TASK GOAL — Out of the entries that follow, copy each line containing "крылом".

MATERIAL FOR THE TASK —
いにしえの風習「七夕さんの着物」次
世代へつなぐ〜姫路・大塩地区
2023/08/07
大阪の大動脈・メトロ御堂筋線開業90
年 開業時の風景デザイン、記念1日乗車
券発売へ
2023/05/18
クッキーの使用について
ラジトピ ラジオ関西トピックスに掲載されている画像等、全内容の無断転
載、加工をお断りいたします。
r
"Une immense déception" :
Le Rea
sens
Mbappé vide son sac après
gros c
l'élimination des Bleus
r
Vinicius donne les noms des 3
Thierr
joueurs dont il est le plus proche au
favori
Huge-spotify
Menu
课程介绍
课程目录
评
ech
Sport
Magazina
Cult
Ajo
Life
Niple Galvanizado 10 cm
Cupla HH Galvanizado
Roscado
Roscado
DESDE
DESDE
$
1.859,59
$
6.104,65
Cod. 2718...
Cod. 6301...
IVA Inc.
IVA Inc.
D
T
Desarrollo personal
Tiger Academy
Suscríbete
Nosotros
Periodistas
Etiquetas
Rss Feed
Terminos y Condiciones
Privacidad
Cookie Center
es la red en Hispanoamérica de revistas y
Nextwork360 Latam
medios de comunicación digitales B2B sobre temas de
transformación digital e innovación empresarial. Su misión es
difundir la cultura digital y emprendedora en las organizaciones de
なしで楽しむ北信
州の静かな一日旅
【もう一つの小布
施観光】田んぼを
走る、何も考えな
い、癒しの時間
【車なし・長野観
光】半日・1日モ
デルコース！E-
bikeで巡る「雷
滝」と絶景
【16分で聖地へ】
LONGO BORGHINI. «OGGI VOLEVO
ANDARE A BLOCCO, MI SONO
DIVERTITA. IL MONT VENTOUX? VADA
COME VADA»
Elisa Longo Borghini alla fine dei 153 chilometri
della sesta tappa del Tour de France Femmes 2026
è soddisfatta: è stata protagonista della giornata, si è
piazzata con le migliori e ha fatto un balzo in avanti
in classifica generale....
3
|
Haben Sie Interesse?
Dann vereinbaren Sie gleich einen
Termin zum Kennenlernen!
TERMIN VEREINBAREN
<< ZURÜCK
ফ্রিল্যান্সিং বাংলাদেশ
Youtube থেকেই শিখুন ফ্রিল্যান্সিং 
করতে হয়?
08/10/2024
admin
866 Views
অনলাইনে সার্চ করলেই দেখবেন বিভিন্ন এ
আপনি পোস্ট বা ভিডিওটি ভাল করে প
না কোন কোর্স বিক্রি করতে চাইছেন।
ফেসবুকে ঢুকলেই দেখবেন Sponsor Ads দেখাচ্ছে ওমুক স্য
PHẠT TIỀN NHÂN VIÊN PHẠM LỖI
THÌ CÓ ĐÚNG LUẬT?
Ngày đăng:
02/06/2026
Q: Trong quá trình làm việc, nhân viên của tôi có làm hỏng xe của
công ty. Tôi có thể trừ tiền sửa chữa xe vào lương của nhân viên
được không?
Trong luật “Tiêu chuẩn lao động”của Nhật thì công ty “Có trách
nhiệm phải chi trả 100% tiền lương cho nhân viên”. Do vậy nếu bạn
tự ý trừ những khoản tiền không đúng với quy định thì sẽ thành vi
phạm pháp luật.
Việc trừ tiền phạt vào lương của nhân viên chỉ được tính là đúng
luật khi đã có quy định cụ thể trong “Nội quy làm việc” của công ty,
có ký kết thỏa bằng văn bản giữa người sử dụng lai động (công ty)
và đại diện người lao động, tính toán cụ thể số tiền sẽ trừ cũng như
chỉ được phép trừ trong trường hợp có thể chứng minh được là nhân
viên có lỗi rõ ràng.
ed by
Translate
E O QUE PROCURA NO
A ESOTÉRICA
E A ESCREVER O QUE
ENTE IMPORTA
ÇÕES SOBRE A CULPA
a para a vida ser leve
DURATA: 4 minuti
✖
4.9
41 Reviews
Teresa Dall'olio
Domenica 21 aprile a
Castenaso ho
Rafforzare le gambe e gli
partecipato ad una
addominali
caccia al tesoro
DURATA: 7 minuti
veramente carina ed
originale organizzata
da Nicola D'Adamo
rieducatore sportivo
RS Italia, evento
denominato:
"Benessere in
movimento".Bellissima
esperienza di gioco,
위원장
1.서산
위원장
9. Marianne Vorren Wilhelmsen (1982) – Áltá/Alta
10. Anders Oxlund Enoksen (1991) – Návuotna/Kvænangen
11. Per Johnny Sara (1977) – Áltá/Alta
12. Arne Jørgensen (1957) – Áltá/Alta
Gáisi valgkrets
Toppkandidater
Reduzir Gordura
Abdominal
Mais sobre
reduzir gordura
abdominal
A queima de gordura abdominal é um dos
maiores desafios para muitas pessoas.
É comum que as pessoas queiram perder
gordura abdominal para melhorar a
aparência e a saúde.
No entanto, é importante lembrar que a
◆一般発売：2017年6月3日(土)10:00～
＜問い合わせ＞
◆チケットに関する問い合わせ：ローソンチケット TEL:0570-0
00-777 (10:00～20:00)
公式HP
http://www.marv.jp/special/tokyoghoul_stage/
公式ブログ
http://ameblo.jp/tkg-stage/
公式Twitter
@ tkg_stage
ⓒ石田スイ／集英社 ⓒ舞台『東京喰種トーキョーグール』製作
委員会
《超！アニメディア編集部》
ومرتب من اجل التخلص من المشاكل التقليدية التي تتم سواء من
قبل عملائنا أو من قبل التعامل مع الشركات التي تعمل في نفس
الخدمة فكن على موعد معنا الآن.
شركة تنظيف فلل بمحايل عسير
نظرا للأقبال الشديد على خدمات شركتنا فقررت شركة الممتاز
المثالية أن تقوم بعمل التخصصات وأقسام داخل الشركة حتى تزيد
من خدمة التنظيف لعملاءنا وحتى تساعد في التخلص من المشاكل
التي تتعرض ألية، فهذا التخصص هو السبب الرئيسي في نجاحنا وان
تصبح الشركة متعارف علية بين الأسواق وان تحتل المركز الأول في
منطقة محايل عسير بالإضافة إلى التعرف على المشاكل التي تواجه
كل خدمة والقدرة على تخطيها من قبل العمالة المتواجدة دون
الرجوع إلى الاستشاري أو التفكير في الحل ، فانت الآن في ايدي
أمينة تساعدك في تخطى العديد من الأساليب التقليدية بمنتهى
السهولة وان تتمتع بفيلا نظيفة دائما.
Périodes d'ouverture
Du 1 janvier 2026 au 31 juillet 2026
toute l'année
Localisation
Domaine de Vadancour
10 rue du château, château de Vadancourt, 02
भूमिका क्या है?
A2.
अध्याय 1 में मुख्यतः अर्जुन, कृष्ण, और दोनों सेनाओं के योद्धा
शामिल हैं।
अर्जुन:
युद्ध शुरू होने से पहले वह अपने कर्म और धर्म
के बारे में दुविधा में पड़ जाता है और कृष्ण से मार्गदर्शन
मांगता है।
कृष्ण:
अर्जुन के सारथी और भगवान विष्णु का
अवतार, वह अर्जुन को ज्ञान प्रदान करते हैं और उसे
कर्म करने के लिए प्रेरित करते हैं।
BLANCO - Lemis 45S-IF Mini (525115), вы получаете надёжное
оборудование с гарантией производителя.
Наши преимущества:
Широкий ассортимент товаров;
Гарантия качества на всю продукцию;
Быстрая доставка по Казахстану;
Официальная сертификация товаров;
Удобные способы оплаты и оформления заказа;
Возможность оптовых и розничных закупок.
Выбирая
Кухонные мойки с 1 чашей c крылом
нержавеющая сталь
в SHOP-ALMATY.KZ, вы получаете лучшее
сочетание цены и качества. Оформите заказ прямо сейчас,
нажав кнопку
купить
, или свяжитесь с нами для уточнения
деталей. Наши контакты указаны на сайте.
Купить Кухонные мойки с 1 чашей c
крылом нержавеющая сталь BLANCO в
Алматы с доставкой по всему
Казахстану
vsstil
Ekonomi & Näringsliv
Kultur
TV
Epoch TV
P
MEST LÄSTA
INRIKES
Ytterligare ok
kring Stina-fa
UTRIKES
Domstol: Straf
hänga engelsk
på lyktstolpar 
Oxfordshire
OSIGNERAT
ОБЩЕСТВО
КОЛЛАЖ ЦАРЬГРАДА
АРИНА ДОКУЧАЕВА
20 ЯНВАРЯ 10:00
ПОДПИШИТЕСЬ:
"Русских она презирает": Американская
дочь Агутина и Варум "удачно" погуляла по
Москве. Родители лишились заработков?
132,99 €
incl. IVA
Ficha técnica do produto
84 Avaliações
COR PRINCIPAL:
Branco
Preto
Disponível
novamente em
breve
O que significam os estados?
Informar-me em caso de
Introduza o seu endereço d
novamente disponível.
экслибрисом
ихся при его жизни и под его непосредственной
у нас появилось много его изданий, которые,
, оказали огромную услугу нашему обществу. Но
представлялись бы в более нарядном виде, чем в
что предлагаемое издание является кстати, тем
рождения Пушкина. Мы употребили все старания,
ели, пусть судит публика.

WRITTEN RESPONSE —
Кухонные мойки с 1 чашей c крылом
крылом нержавеющая сталь BLANCO в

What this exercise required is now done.